Life was easy for Chavez and Maduro when the price of oil was high. Massive transfer payments to Venezuela’s poorest citizens brought them immediate and impressive relief. The ‘‘Bolivarian Revolution’’, as Chavez liked to call his redistributive efforts (after Simon Bolivar, the heroic liberator of South America from the Spanish Empire) seemed to be as successful as it was effortless.
Until, suddenly, the price of oil collapsed.
Only then did Maduro grasp just how big a mistake he and his United Socialists had made. Economies like Venezuela’s all too easily become the victims of their own good fortune.
The massive export revenues derived from a valuable commodity like oil strengthen the national currency to the point where it becomes virtually impossible for local producers to compete with the cheap imports pouring into the country. All well and good while the currency remains strong. Not so great, however, when plummeting export prices undermine the currency’s value and send the prices of imports rocketing skyward.
It was Maduro’s attempt to fix the exchange rate of Venezuela’s currency that proved his undoing. His political enemies very rapidly learned how to game the President’s hastily improvised currency and price controls. Inflation, which had been set to rise sharply as the price of imports soared, was supercharged by the debilitating economic impacts of Venezuela’s burgeoning black markets.
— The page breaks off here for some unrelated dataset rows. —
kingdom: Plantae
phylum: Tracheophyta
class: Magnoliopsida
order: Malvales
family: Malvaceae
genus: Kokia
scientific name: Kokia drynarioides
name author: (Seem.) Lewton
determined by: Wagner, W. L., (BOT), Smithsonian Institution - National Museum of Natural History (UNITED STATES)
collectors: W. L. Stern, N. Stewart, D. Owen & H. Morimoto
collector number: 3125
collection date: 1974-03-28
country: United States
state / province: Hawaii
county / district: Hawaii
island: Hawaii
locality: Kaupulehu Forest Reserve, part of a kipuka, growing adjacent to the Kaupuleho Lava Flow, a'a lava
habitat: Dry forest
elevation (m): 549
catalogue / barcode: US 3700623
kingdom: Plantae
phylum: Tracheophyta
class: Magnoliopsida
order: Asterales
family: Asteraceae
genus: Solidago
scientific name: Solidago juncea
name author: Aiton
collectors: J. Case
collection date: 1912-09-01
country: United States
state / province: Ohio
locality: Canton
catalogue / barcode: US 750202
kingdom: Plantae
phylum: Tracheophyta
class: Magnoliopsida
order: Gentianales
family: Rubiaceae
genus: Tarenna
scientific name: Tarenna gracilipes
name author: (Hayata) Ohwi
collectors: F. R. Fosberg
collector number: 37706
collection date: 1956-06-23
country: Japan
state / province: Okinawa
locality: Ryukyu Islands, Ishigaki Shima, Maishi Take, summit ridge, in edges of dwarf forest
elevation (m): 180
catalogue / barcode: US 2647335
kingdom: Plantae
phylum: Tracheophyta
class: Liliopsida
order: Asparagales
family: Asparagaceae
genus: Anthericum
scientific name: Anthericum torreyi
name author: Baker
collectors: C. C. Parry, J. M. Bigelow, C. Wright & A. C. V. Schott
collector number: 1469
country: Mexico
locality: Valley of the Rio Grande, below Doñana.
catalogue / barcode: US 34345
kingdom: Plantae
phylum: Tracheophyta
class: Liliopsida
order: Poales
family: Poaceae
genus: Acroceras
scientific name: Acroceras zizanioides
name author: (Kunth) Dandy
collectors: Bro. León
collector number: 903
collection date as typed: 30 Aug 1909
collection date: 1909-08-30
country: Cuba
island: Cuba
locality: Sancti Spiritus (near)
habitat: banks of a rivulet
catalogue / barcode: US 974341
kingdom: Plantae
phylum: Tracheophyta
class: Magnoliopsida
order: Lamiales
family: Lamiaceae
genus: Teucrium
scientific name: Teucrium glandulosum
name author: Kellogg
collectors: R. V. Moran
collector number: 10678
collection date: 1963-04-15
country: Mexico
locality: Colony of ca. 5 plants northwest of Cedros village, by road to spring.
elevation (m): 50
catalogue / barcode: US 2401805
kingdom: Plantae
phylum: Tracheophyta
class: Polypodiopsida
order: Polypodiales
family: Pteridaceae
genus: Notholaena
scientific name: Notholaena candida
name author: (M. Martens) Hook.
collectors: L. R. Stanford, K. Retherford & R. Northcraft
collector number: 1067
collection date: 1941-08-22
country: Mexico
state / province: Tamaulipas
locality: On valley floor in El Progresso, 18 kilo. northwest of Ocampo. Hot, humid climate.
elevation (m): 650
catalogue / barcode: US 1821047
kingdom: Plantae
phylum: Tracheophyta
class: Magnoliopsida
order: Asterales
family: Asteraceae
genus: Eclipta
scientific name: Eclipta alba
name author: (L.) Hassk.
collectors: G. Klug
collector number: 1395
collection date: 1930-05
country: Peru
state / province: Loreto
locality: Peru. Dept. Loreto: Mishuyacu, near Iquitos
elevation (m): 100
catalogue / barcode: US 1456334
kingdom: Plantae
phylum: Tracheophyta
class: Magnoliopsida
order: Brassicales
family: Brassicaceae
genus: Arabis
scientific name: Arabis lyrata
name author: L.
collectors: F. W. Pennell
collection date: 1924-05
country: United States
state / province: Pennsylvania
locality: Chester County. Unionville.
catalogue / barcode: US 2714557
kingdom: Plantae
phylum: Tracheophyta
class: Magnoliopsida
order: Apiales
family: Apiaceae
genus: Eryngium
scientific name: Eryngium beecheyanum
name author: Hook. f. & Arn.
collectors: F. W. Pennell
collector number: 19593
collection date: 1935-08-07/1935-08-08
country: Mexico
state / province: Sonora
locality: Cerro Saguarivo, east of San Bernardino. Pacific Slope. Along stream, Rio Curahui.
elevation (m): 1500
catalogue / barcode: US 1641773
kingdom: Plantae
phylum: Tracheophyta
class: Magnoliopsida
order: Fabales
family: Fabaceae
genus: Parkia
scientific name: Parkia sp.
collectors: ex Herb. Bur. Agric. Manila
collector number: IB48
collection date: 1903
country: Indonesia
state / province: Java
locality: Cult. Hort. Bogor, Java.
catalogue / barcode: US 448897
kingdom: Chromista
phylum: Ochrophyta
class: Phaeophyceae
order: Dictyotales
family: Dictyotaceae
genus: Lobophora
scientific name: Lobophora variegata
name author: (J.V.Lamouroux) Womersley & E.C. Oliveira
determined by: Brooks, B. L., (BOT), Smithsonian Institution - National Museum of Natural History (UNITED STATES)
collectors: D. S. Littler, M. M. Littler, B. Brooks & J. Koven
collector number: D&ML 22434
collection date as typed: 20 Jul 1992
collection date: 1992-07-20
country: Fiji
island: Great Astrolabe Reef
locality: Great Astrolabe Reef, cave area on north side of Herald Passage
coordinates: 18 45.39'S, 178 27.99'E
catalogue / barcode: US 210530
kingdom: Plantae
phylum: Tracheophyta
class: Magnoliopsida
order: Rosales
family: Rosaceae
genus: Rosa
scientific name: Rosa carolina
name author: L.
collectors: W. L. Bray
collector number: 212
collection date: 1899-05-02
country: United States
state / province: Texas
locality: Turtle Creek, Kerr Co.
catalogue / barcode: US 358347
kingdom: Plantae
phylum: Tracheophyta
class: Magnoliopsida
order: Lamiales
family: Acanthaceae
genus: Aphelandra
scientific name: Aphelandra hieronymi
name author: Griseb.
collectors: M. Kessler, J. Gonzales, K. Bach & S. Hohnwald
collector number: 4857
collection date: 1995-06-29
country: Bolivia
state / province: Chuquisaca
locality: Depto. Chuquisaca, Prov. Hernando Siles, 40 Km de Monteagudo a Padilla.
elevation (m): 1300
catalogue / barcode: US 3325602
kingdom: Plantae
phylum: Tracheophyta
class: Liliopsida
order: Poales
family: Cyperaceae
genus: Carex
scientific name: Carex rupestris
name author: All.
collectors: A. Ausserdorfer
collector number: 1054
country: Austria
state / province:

And all of this, remember, was happening in a political climate characterised by uncompromising class conflict. Not, as the enemies of Maduro and his United Socialists would have you believe, a struggle inaugurated from below, but from above.
Chavez’s democratic mobilisation of the urban poor against the entrenched political power of the Venezuelan elites earned him their instant, bitter, and undying hatred. From the moment he was sworn in as President, the wealthiest layers of Venezuelan society have done everything within their power to drive him and his Bolivarian ‘‘revolutionaries’’ from office.
In this enterprise they have been able to rely on the constant and massive support of the United States. America has no real objections to military officers, like Hugo Chavez, meddling in politics.
Indeed, if the history of the past 100 years teaches us anything it’s that the US rather prefers military to civilian rule in Latin America. What ‘‘El Norte’’ does insist upon, however, is that the military officers in question be staunch supporters of the United States and the capitalist status quo — in that order. It took Soviet nukes to keep Cuba’s leftwing Comandantes, Fidel and Che, from falling victim to American imperialism. Whether Vladimir Putin’s Russian Federation can do the same for Maduro and his comrades remains to be seen.
Not that Maduro’s fate is likely to be decided by nukes. Back in the early 1970s, when the US was confronted with another democratically elected socialist president, Chile’s Salvador Allende, the then US president, Richard Nixon’s, advisers told him to make the Chilean economy ‘‘scream’’. It worked then, and it’s working now.
The demise of the Chavez/Maduro Bolivarian Revolution will be the consequence not of too much socialism, but too little. Combine a commoditybased capitalist economy with a leftwing government too inept to transform it from a vulnerable pricetaker into a resilient pricemaker, and the outcome is alltooeasy to predict.
Socialist rhetoric, without socialist substance, produces both the sweetest poetry — and the bitterest disappointment.